(INFORMATION GIVEN)
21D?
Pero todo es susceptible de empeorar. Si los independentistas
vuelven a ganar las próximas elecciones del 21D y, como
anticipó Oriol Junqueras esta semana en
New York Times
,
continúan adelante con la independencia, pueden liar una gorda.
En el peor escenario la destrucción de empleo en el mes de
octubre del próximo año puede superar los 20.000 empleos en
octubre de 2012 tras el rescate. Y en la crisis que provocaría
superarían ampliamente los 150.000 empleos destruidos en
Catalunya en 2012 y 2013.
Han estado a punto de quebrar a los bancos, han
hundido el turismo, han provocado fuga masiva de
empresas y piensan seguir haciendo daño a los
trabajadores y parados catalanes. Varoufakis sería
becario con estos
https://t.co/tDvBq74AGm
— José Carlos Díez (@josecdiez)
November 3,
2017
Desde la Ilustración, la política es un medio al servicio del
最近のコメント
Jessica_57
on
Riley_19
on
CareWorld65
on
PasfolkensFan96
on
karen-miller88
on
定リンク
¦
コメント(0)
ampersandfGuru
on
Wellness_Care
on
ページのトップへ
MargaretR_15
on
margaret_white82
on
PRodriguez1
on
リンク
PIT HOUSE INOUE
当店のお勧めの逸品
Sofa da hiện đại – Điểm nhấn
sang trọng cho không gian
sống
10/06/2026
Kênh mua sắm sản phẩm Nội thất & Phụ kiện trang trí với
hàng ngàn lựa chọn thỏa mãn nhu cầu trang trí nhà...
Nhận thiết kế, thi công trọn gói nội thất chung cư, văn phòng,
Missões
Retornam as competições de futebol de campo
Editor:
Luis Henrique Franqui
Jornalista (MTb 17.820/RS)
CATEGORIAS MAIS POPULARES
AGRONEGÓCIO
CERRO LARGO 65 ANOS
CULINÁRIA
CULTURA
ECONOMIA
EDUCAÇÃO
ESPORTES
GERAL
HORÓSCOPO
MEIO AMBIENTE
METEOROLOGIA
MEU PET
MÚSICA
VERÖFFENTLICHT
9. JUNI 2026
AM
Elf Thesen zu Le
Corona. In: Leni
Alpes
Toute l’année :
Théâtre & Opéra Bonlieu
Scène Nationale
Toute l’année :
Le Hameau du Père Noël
(End INFORMATION GIVEN)
• AIM OF THE TASK
All lines above between those holding "Luis Henrique Franqui" and "Corona. In: Leni", inclusive, must be set down unchanged, and no other line may be included.

• SOLUTION TO THE EXERCISE
Luis Henrique Franqui
Jornalista (MTb 17.820/RS)
CATEGORIAS MAIS POPULARES
AGRONEGÓCIO
CERRO LARGO 65 ANOS
CULINÁRIA
CULTURA
ECONOMIA
EDUCAÇÃO
ESPORTES
GERAL
HORÓSCOPO
MEIO AMBIENTE
METEOROLOGIA
MEU PET
MÚSICA
VERÖFFENTLICHT
9. JUNI 2026
AM
Elf Thesen zu Le
Corona. In: Leni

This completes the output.